対してイギリスや米国では、死亡者の数は、年々減少しています。極めて乳がんにかかる人が多いイギリスやアメリカでは、国を挙げて乳がんの啓蒙活動に力を入れ、検診の重要性を認知する人が増えていることから、早期に発見して適切な治療を受けている人が多いのだそうです。
対して日本では、まだまだ検診の重要性を認知している人は、多くありません。
しかし、日本でも20人に1人が乳がんになっているという事実があり、これは決して少ない数ではありません。
また、乳がんとは、年齢に関係なく発症する病気です。「若年性乳がん」で検索しても、非常に多くのサイトがヒットします。
なぜ今、若い人に乳がんが増加しているのでしょうか。はっきりと明言することはできないのかもしれませんが、前項でも挙げたように、食生活の欧米化が大きな原因の一つなのかもしれません。
1950年代には1,500人強の死亡者が、2007年には1万人を超えています。1950年代の日本人の食生活と現在の食生活は、大きく異なります。
また、ストレスの影響で20~30代前半の女性で乳がんにかかる人が増えているという説もあります。
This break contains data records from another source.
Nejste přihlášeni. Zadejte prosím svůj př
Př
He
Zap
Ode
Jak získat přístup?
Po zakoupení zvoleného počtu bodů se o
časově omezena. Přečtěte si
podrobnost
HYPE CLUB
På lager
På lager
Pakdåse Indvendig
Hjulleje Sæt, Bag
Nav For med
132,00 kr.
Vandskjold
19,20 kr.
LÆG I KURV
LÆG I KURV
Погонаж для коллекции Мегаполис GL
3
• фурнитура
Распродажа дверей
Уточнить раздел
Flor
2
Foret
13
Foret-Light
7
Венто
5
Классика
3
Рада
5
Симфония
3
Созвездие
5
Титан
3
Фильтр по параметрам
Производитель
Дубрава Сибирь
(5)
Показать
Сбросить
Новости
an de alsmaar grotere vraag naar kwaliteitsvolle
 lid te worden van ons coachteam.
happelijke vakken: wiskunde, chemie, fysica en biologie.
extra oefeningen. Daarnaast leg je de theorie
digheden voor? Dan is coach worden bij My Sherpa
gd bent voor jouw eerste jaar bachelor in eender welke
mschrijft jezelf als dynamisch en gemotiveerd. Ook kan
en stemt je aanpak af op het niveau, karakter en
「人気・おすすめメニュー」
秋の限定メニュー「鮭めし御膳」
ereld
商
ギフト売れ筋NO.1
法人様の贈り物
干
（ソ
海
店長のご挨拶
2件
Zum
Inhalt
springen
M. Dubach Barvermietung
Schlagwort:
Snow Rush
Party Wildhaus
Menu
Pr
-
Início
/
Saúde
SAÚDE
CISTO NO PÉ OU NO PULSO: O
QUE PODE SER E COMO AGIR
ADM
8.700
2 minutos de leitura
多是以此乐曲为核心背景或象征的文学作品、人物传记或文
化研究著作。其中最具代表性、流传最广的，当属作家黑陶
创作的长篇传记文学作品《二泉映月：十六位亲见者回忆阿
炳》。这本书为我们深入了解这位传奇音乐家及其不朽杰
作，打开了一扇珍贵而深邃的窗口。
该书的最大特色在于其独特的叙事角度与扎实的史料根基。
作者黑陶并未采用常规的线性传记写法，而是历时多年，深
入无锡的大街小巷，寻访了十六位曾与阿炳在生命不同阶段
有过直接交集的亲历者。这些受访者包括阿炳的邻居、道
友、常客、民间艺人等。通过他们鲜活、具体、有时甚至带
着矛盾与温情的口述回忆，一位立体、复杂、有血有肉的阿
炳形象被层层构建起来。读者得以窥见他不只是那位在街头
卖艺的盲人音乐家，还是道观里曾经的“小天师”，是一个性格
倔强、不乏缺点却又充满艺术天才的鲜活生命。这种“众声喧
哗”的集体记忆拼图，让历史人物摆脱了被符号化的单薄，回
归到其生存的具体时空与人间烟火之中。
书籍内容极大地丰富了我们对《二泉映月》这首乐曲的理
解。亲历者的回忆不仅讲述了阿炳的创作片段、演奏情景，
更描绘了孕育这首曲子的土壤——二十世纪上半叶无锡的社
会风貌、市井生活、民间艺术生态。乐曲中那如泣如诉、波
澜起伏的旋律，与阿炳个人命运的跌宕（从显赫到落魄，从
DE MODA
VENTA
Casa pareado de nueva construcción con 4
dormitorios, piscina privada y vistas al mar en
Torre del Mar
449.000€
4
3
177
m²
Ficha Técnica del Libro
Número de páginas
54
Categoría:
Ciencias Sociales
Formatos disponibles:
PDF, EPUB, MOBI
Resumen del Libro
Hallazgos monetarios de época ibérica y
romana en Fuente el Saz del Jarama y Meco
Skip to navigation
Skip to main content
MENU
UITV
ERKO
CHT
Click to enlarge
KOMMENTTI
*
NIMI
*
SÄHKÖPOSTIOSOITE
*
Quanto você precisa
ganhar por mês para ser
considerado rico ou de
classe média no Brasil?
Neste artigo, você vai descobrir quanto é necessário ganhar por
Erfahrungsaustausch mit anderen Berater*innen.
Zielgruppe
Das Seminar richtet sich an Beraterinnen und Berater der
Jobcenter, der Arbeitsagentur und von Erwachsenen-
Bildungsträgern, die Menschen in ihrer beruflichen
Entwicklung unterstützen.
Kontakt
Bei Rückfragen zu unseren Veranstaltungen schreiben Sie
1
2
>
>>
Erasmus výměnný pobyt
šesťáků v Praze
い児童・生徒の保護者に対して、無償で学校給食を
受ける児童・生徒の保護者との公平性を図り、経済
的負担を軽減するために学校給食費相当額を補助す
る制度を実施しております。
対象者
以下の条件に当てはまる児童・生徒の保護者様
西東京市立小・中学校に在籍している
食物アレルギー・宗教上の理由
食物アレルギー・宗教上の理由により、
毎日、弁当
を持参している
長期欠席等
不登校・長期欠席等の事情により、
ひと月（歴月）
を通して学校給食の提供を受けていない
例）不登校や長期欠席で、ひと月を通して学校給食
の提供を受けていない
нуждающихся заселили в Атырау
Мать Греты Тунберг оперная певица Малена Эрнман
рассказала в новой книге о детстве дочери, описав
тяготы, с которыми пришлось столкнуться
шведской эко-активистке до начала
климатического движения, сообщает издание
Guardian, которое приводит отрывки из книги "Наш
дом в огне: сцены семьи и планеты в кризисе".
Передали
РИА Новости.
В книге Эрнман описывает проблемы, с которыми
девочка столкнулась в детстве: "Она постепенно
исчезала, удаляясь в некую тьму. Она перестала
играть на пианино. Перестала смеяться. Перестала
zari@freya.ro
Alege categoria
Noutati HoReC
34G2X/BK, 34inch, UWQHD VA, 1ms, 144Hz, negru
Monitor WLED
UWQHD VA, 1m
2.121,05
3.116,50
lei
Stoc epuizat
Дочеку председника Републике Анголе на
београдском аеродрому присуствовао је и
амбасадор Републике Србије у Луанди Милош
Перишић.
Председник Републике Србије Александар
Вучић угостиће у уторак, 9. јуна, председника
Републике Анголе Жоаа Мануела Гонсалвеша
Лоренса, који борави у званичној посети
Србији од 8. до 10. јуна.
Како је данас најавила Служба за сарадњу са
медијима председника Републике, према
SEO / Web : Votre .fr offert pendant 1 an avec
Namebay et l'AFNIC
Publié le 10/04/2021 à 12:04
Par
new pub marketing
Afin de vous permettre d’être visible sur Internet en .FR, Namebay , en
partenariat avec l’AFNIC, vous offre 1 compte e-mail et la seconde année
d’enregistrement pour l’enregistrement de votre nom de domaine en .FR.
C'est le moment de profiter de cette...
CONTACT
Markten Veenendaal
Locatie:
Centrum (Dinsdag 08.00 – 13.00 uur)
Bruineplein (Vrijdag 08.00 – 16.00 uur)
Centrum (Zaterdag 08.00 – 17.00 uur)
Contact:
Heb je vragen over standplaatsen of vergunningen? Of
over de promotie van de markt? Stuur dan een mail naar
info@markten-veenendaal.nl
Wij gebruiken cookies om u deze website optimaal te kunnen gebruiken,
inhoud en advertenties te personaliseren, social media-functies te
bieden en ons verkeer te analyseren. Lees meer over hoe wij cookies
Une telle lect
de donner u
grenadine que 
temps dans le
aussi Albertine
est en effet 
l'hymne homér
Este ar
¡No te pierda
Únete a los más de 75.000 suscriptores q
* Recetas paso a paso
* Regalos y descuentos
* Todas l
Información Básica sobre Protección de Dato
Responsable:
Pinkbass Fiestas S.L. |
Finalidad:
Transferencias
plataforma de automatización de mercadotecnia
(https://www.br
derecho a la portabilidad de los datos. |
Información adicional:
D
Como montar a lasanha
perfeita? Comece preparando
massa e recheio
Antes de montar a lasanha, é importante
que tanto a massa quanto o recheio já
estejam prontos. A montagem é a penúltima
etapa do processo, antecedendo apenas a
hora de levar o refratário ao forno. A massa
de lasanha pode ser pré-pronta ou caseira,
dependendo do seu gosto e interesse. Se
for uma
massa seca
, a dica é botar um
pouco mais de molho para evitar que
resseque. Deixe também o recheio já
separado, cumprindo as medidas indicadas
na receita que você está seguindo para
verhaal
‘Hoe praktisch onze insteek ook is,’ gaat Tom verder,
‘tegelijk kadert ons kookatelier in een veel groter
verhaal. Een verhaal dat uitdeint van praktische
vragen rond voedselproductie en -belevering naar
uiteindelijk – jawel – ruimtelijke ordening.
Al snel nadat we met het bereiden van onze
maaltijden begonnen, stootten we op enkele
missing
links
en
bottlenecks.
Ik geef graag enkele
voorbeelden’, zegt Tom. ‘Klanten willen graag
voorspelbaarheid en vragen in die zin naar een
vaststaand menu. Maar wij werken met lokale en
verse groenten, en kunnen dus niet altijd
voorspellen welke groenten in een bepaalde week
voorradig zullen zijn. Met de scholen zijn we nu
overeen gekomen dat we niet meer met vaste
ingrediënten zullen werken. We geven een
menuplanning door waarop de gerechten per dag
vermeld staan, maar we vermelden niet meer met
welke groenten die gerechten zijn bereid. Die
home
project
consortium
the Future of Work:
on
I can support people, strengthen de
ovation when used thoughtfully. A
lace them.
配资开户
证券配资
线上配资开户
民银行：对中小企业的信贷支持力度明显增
体格の差も原因の一つとされていますし、昔の女性が若くして子供を沢山出産していたのと比べると、現代の女性は未産な人も多くいます。
つまり、現代の女性は月経の期間が長いということで、これが前項でも触れたエストロゲンの過剰分泌を招く原因だとも考えられています。
乳がんにかかる人がとても少なかった昔と比べ、環境も食生活も体格も、現代の女性は大きく異なります。
乳がんのリスクが増している現代に生きる女性は皆、もっと深く乳がんに関心を持つべきだと思います。